TRECHO CITADO:
# # # # #

O Brasil poderá começar a produzir biodiesel com tecnologia 100% nacional em 2008. Duas usinas experimentais da Petrobras, no Rio Grande do Norte, estão em fase de testes com produção do óleo a partir de mamona, podendo ser ampliados para outras culturas oleaginosas, a exemplo do girassol, dendê e pinhão manso.
Segundo Mozart Schmitt, gerente de desenvolvimento de energias renováveis da Petrobras, o país precisa ter modelos de produção próprios. Segundo ele, iniciativas como a do Rio Grande do Norte buscam desenvolver ou adaptar tecnologias conhecidas e inéditas no processamento de oleaginosas que podem ser produzidas no Brasil. “Há de 100 a 300 tipos (de oleaginosas). Não queremos ficar reféns de um único jeito de fazer biodiesel”, diz. Até 2011, a previsão da Petrobras é produzir 855 milhões de litros de biodiesel por ano. Há 5,5 mil postos de bandeira BR que vendem o produto.
O biodiesel tem potencial para substituir total ou parcialmente o óleo processado a partir do petróleo. Em quase todo o país, empresas privadas experimentam culturas que melhor se adaptam a cada região e procedimentos de industrialização mais eficientes.
Os três primeiros projetos de produção industrial da estatal estão sendo desenvolvidos em Candeias (BA), Montes Claros (MG) e Quixadá (CE). A empresa vencedora da licitação para a implementação das plantas foi uma empresa nacional com sede em Erechim (RS) e a tecnologia usada pertence à americana Crown Iron Works, uma das gigantes no desenvolvimento de práticas para o processamento de sementes e óleos vegetais.
Segundo a estatal, o biodiesel virá de óleos vegetais e gordura animal — cada usina terá capacidade de até 57 milhões de litros ao ano. O investimento total é de cerca de R$ 227 milhões e o início do funcionamento está previsto para o fim do ano.

# # # # #

DADOS APRESENTADOS:
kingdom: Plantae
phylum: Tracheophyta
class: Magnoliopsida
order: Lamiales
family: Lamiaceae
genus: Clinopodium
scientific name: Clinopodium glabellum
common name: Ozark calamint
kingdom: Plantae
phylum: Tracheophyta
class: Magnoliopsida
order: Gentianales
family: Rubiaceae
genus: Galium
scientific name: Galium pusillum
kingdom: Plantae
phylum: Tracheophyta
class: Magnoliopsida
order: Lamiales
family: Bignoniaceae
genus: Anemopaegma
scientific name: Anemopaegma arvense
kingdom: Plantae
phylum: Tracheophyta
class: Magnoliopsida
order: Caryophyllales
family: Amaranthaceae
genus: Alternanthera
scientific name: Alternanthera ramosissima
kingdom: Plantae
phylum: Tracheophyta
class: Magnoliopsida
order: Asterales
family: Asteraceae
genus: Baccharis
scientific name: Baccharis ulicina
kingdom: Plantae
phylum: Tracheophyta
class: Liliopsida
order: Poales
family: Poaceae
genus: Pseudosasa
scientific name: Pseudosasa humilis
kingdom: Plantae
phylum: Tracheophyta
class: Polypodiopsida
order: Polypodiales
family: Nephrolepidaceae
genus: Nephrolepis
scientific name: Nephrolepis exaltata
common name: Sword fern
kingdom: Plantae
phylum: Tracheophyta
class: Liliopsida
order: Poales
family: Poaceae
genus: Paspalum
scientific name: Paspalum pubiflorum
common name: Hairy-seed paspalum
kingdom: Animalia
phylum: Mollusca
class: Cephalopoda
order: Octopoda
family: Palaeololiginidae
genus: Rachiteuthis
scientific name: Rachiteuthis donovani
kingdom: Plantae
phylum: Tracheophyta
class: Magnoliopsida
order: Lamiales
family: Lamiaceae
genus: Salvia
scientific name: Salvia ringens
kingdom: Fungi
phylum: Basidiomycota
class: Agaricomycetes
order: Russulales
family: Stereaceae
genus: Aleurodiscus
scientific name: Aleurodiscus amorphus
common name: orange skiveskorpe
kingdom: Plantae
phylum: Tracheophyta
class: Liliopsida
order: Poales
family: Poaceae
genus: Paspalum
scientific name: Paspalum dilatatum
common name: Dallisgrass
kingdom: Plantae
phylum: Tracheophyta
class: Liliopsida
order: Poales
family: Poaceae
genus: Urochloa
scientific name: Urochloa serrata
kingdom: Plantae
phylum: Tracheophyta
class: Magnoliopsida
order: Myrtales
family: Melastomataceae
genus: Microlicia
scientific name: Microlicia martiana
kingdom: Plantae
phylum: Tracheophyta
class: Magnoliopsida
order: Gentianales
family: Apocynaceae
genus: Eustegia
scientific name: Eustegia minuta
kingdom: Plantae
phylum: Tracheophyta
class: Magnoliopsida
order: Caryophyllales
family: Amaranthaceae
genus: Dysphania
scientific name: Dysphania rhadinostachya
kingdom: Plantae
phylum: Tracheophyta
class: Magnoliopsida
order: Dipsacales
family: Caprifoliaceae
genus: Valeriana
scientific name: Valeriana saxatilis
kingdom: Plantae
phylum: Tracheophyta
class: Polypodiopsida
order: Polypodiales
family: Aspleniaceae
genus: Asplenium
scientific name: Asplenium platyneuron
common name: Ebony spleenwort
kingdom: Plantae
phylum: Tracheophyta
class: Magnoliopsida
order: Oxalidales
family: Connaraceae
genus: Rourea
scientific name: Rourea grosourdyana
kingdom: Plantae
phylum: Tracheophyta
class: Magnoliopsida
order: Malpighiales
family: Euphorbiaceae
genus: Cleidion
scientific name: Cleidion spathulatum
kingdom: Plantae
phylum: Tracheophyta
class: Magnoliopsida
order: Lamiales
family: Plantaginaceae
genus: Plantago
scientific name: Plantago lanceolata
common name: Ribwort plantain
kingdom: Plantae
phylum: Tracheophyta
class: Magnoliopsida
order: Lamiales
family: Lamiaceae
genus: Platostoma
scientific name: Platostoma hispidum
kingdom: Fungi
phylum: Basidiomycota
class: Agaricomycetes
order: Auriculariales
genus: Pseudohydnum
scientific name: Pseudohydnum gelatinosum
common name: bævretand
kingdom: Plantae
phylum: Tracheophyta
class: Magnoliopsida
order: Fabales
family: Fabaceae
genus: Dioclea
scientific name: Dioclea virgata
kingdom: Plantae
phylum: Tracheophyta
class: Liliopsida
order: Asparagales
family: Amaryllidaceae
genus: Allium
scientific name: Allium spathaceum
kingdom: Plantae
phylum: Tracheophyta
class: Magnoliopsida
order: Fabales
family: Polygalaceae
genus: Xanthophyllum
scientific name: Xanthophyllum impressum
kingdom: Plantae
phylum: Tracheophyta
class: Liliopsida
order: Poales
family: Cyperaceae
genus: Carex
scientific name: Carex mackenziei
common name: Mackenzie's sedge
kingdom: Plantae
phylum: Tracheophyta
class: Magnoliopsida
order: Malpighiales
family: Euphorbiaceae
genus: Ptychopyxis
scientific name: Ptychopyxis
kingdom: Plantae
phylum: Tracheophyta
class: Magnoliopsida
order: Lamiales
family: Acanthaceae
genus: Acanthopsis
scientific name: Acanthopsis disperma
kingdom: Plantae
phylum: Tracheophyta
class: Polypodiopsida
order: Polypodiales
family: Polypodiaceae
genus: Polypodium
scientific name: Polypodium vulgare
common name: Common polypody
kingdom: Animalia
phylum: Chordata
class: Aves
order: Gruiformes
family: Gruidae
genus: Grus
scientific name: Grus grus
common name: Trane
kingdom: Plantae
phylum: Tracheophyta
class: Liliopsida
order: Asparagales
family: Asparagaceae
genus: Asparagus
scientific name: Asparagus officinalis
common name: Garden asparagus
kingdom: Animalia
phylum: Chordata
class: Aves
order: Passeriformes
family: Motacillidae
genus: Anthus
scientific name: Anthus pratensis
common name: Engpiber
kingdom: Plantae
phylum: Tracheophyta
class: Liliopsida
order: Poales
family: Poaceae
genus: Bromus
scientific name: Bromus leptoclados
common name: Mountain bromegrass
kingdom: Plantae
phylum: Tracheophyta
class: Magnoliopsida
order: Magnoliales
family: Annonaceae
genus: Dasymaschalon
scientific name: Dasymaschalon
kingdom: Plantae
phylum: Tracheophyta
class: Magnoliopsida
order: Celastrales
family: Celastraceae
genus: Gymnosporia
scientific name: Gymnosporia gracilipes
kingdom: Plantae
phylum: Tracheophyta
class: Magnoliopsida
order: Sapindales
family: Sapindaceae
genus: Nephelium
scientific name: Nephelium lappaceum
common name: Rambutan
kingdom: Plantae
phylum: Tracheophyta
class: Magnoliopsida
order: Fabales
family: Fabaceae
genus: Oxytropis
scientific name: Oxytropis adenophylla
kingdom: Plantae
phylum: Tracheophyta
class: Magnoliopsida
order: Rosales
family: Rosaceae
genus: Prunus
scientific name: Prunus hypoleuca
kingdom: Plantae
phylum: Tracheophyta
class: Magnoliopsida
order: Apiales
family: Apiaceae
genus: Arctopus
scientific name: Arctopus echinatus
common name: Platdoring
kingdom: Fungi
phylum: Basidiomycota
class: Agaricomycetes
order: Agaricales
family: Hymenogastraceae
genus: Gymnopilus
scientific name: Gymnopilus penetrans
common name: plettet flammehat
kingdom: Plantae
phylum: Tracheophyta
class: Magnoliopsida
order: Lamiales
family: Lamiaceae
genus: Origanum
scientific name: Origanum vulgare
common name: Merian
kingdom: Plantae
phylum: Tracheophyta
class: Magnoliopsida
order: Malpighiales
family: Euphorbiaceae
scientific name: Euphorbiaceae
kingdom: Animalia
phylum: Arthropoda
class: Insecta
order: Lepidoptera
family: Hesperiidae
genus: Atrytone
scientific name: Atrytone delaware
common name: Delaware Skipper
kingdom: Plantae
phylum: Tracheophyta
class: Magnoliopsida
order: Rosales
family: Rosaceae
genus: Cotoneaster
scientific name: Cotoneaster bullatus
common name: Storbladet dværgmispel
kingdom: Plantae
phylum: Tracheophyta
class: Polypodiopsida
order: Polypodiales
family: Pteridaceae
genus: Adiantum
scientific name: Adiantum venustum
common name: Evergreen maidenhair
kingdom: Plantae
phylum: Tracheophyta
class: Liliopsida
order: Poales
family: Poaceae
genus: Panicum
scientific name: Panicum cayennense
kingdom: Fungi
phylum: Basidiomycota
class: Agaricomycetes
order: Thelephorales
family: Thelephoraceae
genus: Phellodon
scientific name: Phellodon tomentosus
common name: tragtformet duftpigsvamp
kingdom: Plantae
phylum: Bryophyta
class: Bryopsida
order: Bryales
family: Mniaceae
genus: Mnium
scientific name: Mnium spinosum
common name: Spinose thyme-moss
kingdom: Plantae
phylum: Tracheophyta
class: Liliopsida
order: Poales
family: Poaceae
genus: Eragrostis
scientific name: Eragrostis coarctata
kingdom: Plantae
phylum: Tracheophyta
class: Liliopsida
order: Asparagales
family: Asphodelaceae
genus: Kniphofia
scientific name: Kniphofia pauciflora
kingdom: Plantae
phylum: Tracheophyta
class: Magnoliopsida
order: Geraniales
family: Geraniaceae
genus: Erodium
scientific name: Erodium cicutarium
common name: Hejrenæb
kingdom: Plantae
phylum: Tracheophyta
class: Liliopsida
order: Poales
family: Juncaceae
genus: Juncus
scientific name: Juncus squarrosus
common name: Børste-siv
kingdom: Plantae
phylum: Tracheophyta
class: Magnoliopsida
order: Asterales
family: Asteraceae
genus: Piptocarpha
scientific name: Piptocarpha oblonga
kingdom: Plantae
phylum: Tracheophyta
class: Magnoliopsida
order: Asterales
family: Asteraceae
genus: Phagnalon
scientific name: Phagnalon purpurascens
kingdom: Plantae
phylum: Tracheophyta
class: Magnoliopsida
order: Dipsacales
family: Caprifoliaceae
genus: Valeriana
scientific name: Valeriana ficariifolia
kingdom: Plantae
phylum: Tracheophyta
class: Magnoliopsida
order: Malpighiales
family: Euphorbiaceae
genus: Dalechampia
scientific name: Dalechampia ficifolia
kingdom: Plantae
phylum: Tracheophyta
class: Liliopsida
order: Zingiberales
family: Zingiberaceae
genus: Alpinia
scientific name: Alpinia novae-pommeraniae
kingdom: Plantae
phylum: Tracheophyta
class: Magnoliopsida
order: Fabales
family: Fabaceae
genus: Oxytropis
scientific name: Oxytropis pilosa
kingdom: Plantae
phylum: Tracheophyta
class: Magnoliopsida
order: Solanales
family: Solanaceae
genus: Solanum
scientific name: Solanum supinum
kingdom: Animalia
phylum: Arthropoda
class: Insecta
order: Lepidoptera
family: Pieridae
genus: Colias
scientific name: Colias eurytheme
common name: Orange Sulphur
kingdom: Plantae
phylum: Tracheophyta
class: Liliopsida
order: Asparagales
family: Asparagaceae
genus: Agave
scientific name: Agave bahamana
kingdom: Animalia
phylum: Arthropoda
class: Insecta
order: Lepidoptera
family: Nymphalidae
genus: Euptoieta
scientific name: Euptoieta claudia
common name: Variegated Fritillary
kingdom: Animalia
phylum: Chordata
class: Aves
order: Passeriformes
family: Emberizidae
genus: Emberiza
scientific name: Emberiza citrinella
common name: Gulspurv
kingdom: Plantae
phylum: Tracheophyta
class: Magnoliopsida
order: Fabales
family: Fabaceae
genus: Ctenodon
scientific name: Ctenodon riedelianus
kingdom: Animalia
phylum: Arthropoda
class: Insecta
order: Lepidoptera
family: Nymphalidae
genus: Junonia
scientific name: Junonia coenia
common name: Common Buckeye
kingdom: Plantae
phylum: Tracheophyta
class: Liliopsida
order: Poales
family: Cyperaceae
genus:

# # # # #

ENUNCIADOS:
**1)** Segundo o trecho sobre o biodiesel, quanto a Petrobras prevê produzir por ano até 2011?
**2)** Escreva a continuação do trecho sobre a produção de biodiesel no Brasil a partir da última frase.
Os dados não têm nenhuma relação com o trecho citado.

RESPOSTAS POR TAREFA:
**1)** 855 milhões de litros de biodiesel por ano.

**2)**
Troca de culturas
O lavrador Francisco Silva de Souza, 34 anos, não sabe ao certo o que quer dizer a palavra agroenergia. Para ele, produzir girassol para a fabricação de biodiesel tem a ver com “futuro”, “coisa tecnológica”. “Muita gente acha que sou doido, mas não ligo. Tenho fé de que vai dar certo”, diz. Souza, pai de quatro filhos, faz parte de um universo de 149 famílias que vivem nos assentamentos Modelo I e II, no semi-árido do Rio Grande do Norte, a cerca de 130 km de Natal, no município de João Câmara. Os produtores da região, que antes lidavam com feijão e sorgo (utilizado em ração animal), passaram a enxergar novas oportunidades de renda no campo por causa do boom dos combustíveis renováveis.
A razão é simples. A Petrobras possui uma unidade de exploração e produção nas proximidades e, atualmente, testa tecnologia nacional para a obtenção de biodiesel a menor custo e com o maior aproveitamento possível das plantas (não só o girassol). As duas unidades experimentais — uma delas teve o processo patenteado pela companhia — funcionam a pleno vapor. Até o fim deste ano, deverá ser possível saber qual delas oferece mais vantagens industriais. E, no futuro, quem sabe, Francisco de Souza e os outros assentados poderão se tornar fornecedores de confiança. “É tudo novidade. Todo mundo está trabalhando muito”, reforça.
Organizada em cooperativas, a comunidade agrícola existe há 13 anos. As limitações de chuva não impediram que o girassol crescesse. A terra é de boa qualidade e com a assessoria técnica adequada a maior parte dos produtores decidiu plantar. A colheita inaugural, programada para acontecer em agosto, está estimada em quase duas toneladas de sementes. Projetos consorciados dão ao assentamento a certeza de que por ali não haverá monocultura.
Junto com o girassol, os agricultores planejam cultivar mel. Pequenos tanques também estão sendo construídos e, quando ficarem prontos, servirão de criatórios para tilápias. De acordo com Livânia Frizon, uma ex-sem terra que atua na coordenação dos projetos dos assentamentos, a coexistência de várias atividades agrícolas em um mesmo ambiente atrai parcerias, abre oportunidades de negócios e ajuda a conscientizar o pequeno agricultor. “Se não fosse o girassol e as outras culturas que vamos implantar, a turma não teria o que fazer. Iriam pedir esmola na cidade ou coisa do tipo”, completa. Graças ao cultivo de girassol, cada agricultor tem uma renda, média, de R$ 400 por hectare.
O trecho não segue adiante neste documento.